5

I have a problem with my python script. It looks like this:

#!/usr/bin/python

import time
import serial
import datetime
import sys

Y = datetime.datetime.now().strftime('%Y')[3]
filedate = datetime.datetime.now().strftime('Z'+Y+'%m%d%H%M')
sys.stdout=open(filedate+".dat","w")
#sys.stdout=open("test.dat","w")
print "-Ceilometer Logfile"
time_now = datetime.datetime.now().strftime('%Y-%m-%d %H:%M:%S')
print "-File created: "+time_now 
ser=serial.Serial(

  port='/dev/ttyUSB0',
  baudrate = 19200,
  parity=serial.PARITY_NONE,
  stopbits=serial.STOPBITS_ONE,
  bytesize=serial.EIGHTBITS,
)
counter=0

ser.flushInput()
while 1:

 tdata = ser.read()
 time_now2 = datetime.datetime.now().strftime('%Y-%m-%d %H:%M:%S')
 time.sleep(3)
 data_left = ser.inWaiting()
 tdata += ser.read(data_left)

 print "-"+time_now2,"\n",
 print tdata

It reads the input coming from a serial port using the USB port on the Pi and a serial to USB adapter. There are two issues:

1) The script works fine once started. When I cancel it and start it again there is no error, but the output file is completely messed up. The timestamp is randomly somewhere, there is data missing and there are random digits or character printed in the file. Any what can cause this? My guess is an issue with the serial buffer?!

2) I tried to execute the program every 5 minutes (for test purposes, normally it would be once an hour). But the program created an output file every minute instead of every five minutes. And all the files were messes up as said earlier. Even though everything was fine before that test.

The cronjob looks like this:

*\5 * * * * sudo python /home/pi/readserial.py
5
  • Am I reading it wrong, or does the program never terminate?
    – Weeble
    Jan 22, 2016 at 20:11
  • "When I cancel it and start it again" - how exactly are you starting and cancelling it? Is it possible that the first instance is still running? That could probably explain the observed problems.
    – Weeble
    Jan 22, 2016 at 20:17
  • Correct, the program never terminates automatically, because it needs to listen all the time. I start it using 'sudo python script.py' and end it pressing 'ctrl+c'. If I get the cronjob function right, the cron deamon kills the old instance before starting a new one each hour? Or do I end up with trillions of started scripts? Jan 22, 2016 at 21:07
  • 1
    cron does not kill any existing process before starting a job. If your program runs forever you will have an ever increasing number of processes running.
    – Craig
    Jan 22, 2016 at 22:22
  • So what would be the better way to have the program listen on the serial port all the time but creating a file each hour? Put into init.d? Jan 22, 2016 at 23:16

1 Answer 1

8

From man 5 crontab:

Step values can be used in conjunction with ranges. Following a range with "/<number>" specifies skips of the number's value through the range. For example, "0-23/2" can be used in the 'hours' field to specify command execution for every other hour (the alternative in the V7 standard is "0,2,4,6,8,10,12,14,16,18,20,22"). Step values are also permitted after an asterisk, so if specifying a job to be run every two hours, you can use "*/2".

You are using a backslash, but the spec is a forward slash.

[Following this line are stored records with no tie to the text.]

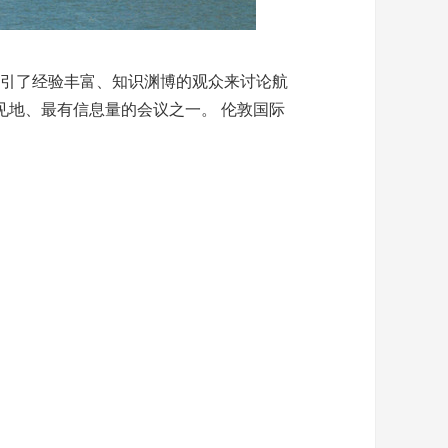
吸引了经验丰富、知识渊博的观众来讨论航
见地、最有信息量的会议之一。 伦敦国际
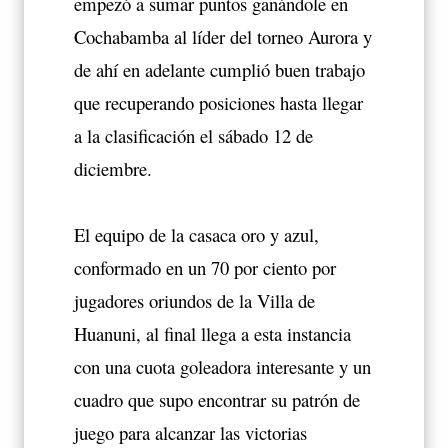
empezó a sumar puntos ganándole en
Cochabamba al líder del torneo Aurora y
de ahí en adelante cumplió buen trabajo
que recuperando posiciones hasta llegar
a la clasificación el sábado 12 de
diciembre.
El equipo de la casaca oro y azul,
conformado en un 70 por ciento por
jugadores oriundos de la Villa de
Huanuni, al final llega a esta instancia
con una cuota goleadora interesante y un
cuadro que supo encontrar su patrón de
juego para alcanzar las victorias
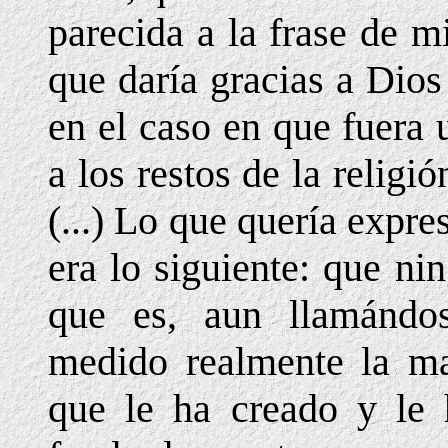
parecida a la frase de m
que daría gracias a Dios
en el caso en que fuera
a los restos de la religi
(...) Lo que quería expre
era lo siguiente: que n
que es, aun llamándo
medido realmente la ma
que le ha creado y le 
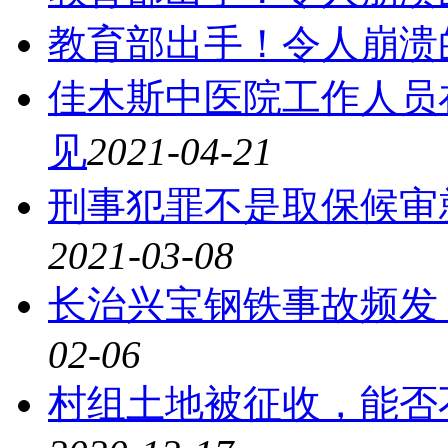
教育部出手！令人崩溃
佳木斯中医院工作人员
见
2021-04-21
刑事犯罪不是取保候审
2021-03-08
长治兴宝钢铁事故频发
02-06
村组土地被征收，能否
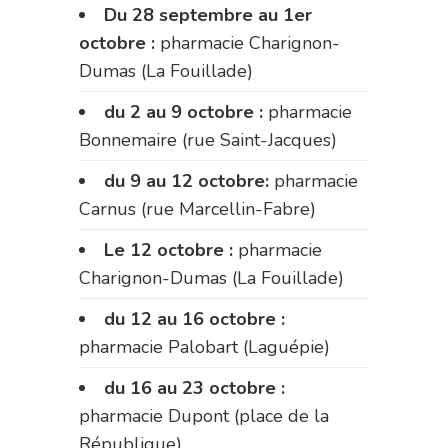
Du 28 septembre au 1er
octobre :
pharmacie Charignon-
Dumas (La Fouillade)
du 2 au 9 octobre :
pharmacie
Bonnemaire (rue Saint-Jacques)
du 9 au 12 octobre:
pharmacie
Carnus (rue Marcellin-Fabre)
Le 12 octobre :
pharmacie
Charignon-Dumas (La Fouillade)
du 12 au 16 octobre :
pharmacie Palobart (Laguépie)
du 16 au 23 octobre :
pharmacie Dupont (place de la
République)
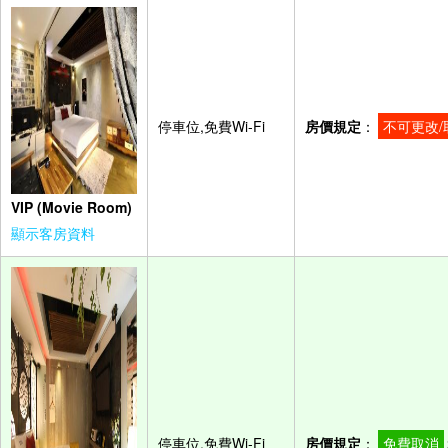
停車位,免費Wi-Fi
房價規定
：
不可更改/
VIP (Movie Room)
顯示客房資料
停車位,免費Wi-Fi
房價規定
：
免費取消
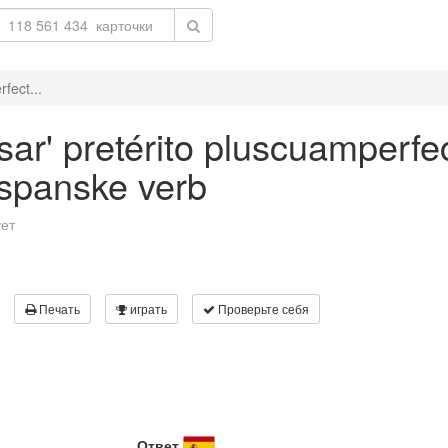
fect...
ar' pretérito pluscuamperfec
 spanske verb
ует
Печать
играть
Проверьте себя
Ответ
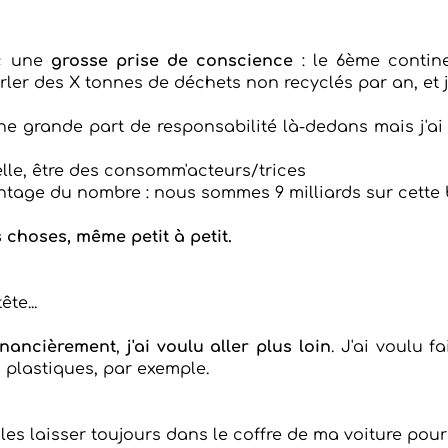
ec une
grosse prise de conscience
: le 6ème contin
arler des X tonnes de déchets non recyclés par an, et j'
a une grande part de responsabilité là-dedans mais j'
elle, être des consomm'acteurs/trices
antage du nombre : nous sommes 9 milliards sur cette 
s choses, même petit à petit.
te...
inancièrement
,
j'ai voulu aller plus loin
. J'ai voulu f
 plastiques, par exemple.
les laisser toujours dans le coffre de ma voiture pour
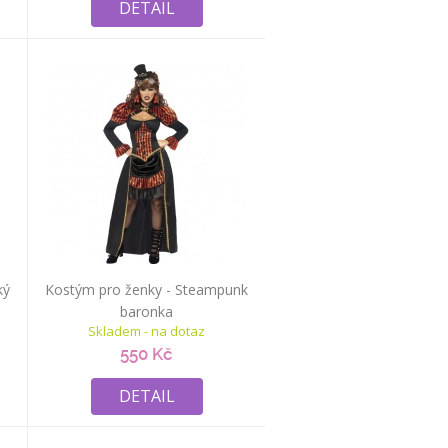
DETAIL
ký
Kostým pro ženky - Steampunk
baronka
Skladem - na dotaz
550 Kč
DETAIL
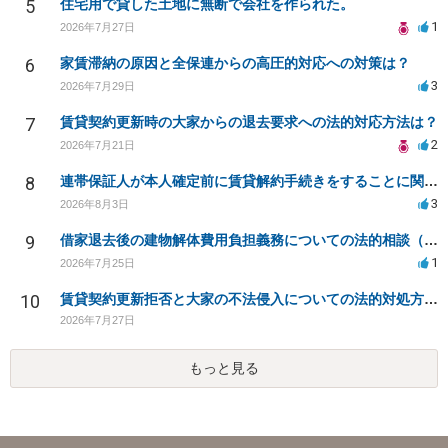
5
住宅用で貸した土地に無断で会社を作られた。
1
2026年7月27日
6
家賃滞納の原因と全保連からの高圧的対応への対策は？
3
2026年7月29日
7
賃貸契約更新時の大家からの退去要求への法的対応方法は？
2
2026年7月21日
8
連帯保証人が本人確定前に賃貸解約手続きをすることに関して
3
2026年8月3日
9
借家退去後の建物解体費用負担義務についての法的相談（補足説明修正）
1
2026年7月25日
10
賃貸契約更新拒否と大家の不法侵入についての法的対処方法は？
2026年7月27日
もっと見る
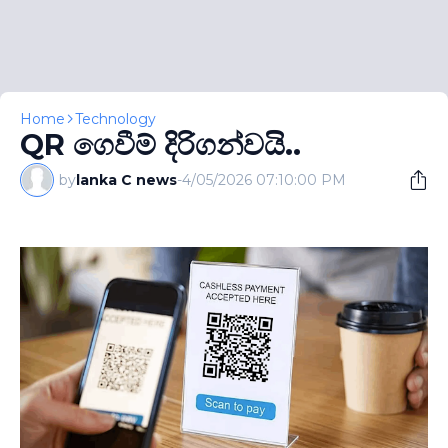
Home
Technology
QR ගෙවීම් දිරිගන්වයි..
by
lanka C news
-
4/05/2026 07:10:00 PM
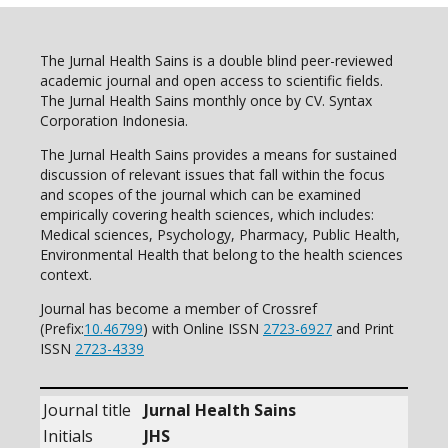
The Jurnal Health Sains is a double blind peer-reviewed
academic journal and open access to scientific fields.
The Jurnal Health Sains monthly once by CV. Syntax
Corporation Indonesia.
The Jurnal Health Sains provides a means for sustained
discussion of relevant issues that fall within the focus
and scopes of the journal which can be examined
empirically covering health sciences, which includes:
Medical sciences, Psychology, Pharmacy, Public Health,
Environmental Health that belong to the health sciences
context.
Journal has become a member of Crossref
(Prefix:
10.46799
) with Online ISSN
2723-6927
and Print
ISSN
2723-4339
Journal title
Jurnal Health Sains
Initials
JHS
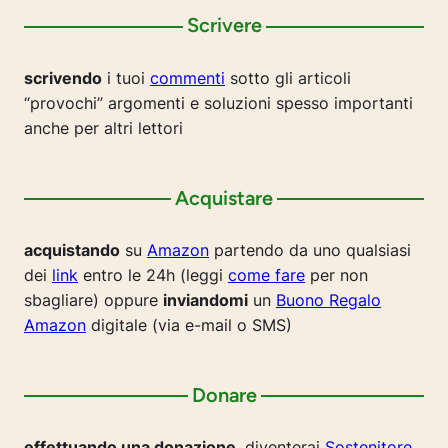
Scrivere
scrivendo
i tuoi
commenti
sotto gli articoli
“provochi” argomenti e soluzioni spesso importanti
anche per altri lettori
Acquistare
acquistando
su
Amazon
partendo da uno qualsiasi
dei
link
entro le 24h (leggi
come fare
per non
sbagliare) oppure
inviandomi
un
Buono Regalo
Amazon
digitale (via e-mail o SMS)
Donare
effettuando una donazione
, diventerai
Sostenitore
,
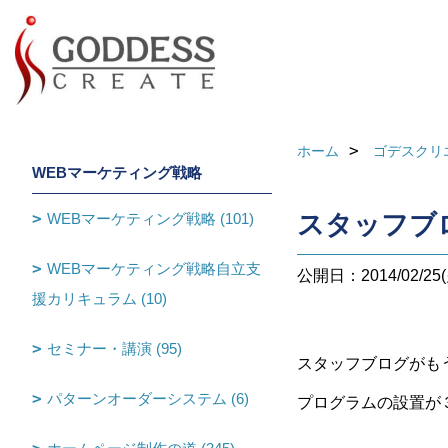
ホーム
ゴデスクリ
WEBマーケティング戦略
WEBマーケティング戦略 (101)
スタッフブ
WEBマーケティング戦略自立支
公開日：2014/02/25(
援カリキュラム (10)
セミナー・講演 (95)
スタッフブログがも
パターンオーダーシステム (6)
プログラムの設置が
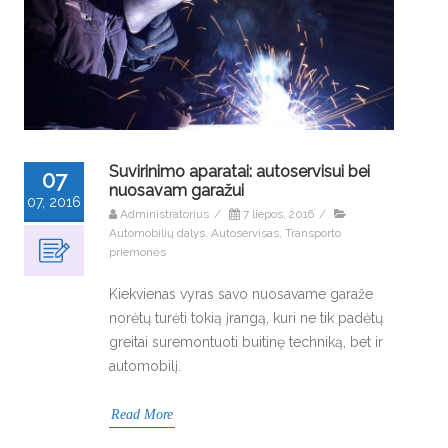
Suvirinimo aparatai: autoservisui bei
07
nuosavam garažui
07, 2016
Administratorius
/
7 liepos, 2016
/
Automobilių dalys
,
Autoservisas
,
Transporto
priemonės
Kiekvienas vyras savo nuosavame garaže
norėtų turėti tokią įrangą, kuri ne tik padėtų
greitai suremontuoti buitinę techniką, bet ir
automobilį.
Read More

The reason to look in section 5 of the manual (man 5 ...) is that crontab is command, and a related type of configuration file. Commands are in section 1, files are in section 5. man all by itself defaults to section 1, so just plain man crontab does not give you the page with this information.

2
  • OMG I am really good at making such stupid mistakes. Will change it on Monday. But why is it then running the script every minute? Is that the default or why a file every minute? Jan 22, 2016 at 16:52
  • 1
    I'm guessing it just ignores the \5. * alone would be every minute.